Angel closed his eyes, letting his memories of Buffy flood over him. He recalled sitting with her beneath a tree in the cemetery the day of her mother’s funeral. It had been the last time he saw her before her own death. There was a question in her eyes, one he couldn’t answer for her at the time. Then his mind ran over everything his sister had shown him. He puzzled over it all for what seemed like hours. All the while, his sister smiled at him, as though she believed he would eventually understand.

When it finally dawned on him, he spit it out before taking even a moment to second guess himself. “Forgiveness,” he said. “My gift is forgiveness.”

Her smile disappeared. Had Angel’s heart been beating, it surely would have stopped at the sight. “Why do you say forgiveness, Liam?”

“Because, you were right earlier,” he said softly. “This one death I have hidden away… for the sole purpose of punishing myself over and over again. It’s been a cancer to my soul… to my heart. When Buffy’s mom died, she blamed herself. With my words I told her she could have done nothing.”

“But she didn’t believe you?” the girl asked.

“No. Her eyes told me she didn’t believe. I let it go, because…”

“Because?”

“I let it go because I feel the same way. I know in my head that Angelus the demon did the horrible things I atone for, but somewhere deep down inside…”

“You didn’t believe it. You kept this moment in your memory, buried deep.

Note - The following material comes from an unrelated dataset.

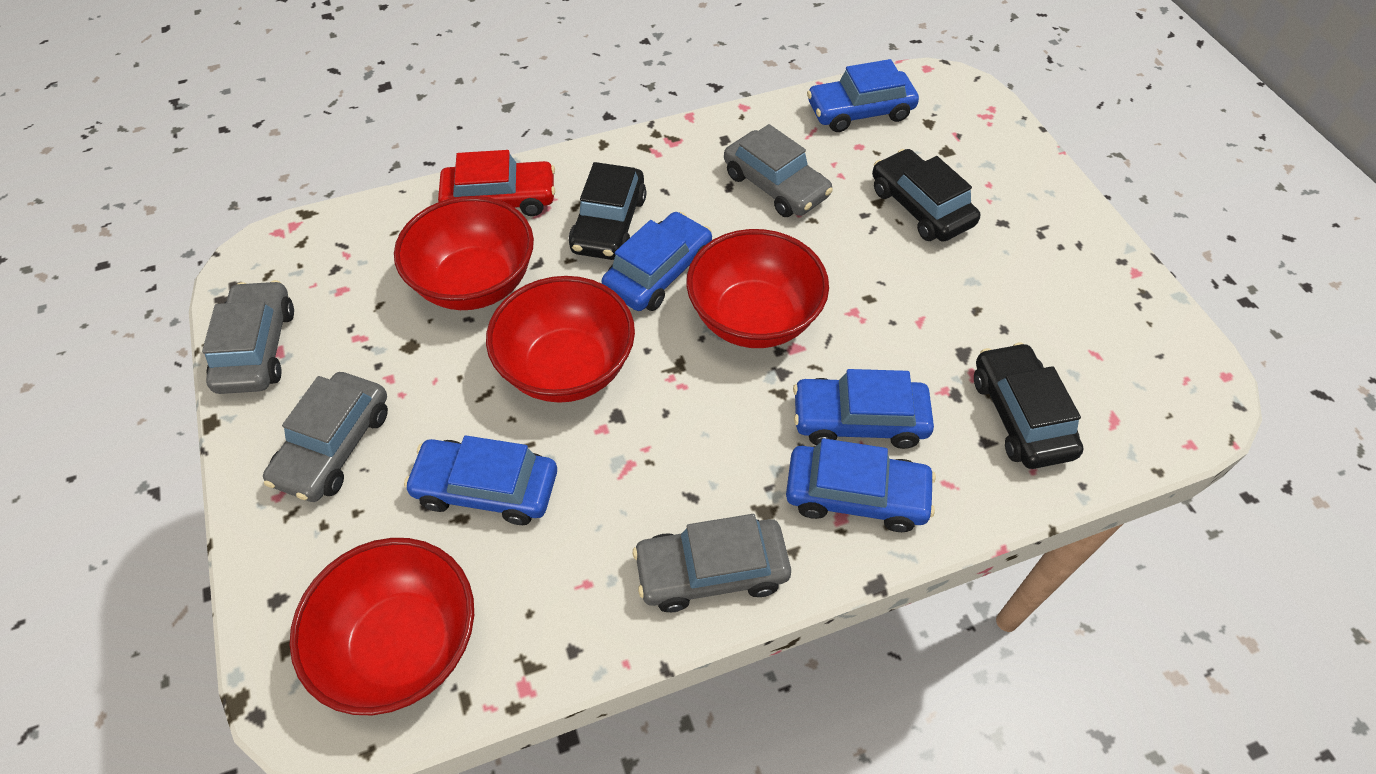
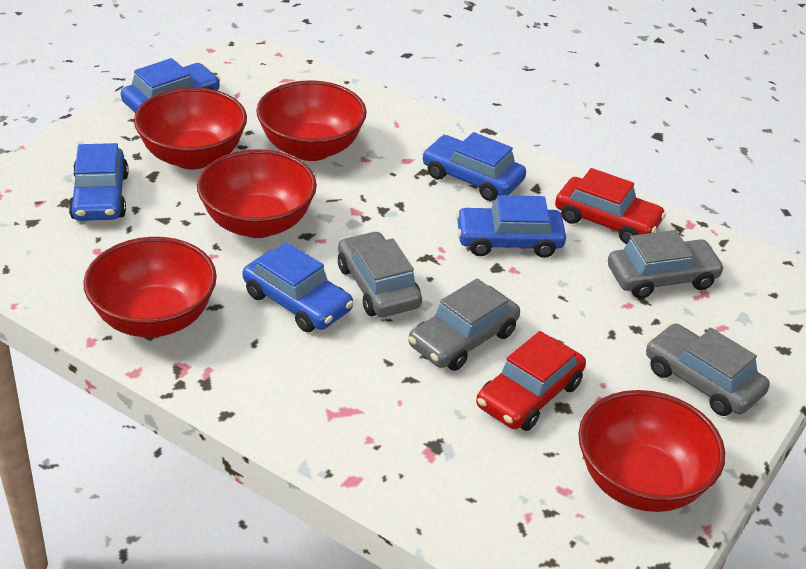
black car: 3 -> 0
red bowl: 4 -> 5
red car: 1 -> 2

You thought about how I trusted you… how you used that trust to kill me. But it was never you, Liam. I knew that before I passed into the ether.”

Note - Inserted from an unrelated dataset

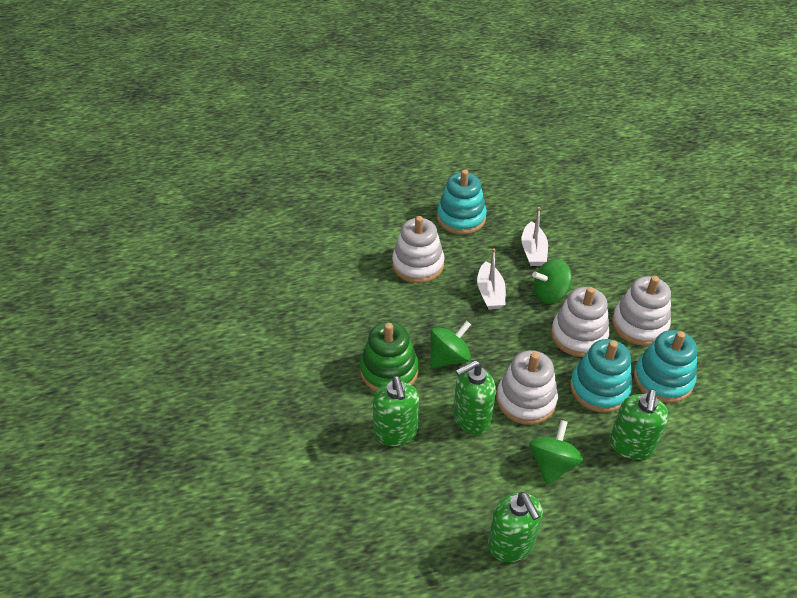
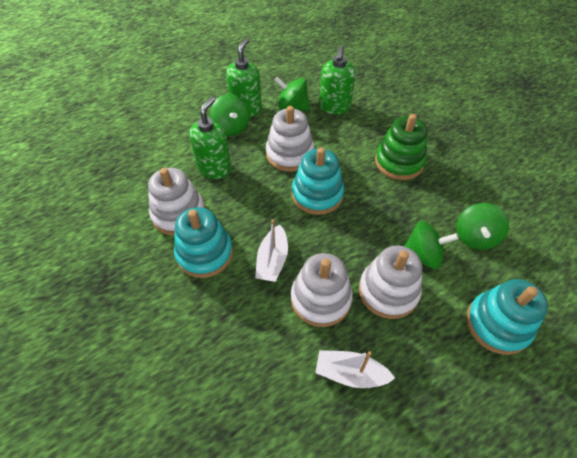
green soap dispenser: 4 -> 3
green spinning top: 3 -> 4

“And because I never forgave myself, I couldn’t reach Buffy that night. Her despair continued to grow. Her guilt continued to fester. Spike may have been right.”

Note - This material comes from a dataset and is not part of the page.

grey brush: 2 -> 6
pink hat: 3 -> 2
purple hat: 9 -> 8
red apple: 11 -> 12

“Perhaps,” his sister said. “Perhaps not.”

“But if I forgive myself,” Angel said, “I can offer that forgiveness to her. She won’t have to return to the guilt and anguish that she left with.”

She smiled at him. He couldn’t help but return it. She was so beautiful. He had nearly forgotten how she lit the room with her presence. He swept her up in his arms and kissed her cheek gently. She smiled.

“You’ve been given another moment, Liam,” she said, kissing the tip of his nose. “Can you hear the music?”

“With you,” he said, lifting her into the air, “there was always music.” He spun her around as he had countless times before. She laughed. He closed his eyes at the beautiful sound of it. He knew beyond a doubt that when he opened them again, she would be gone. But she would always return to him with the strains of music and the familiar scent of lilacs in bloom.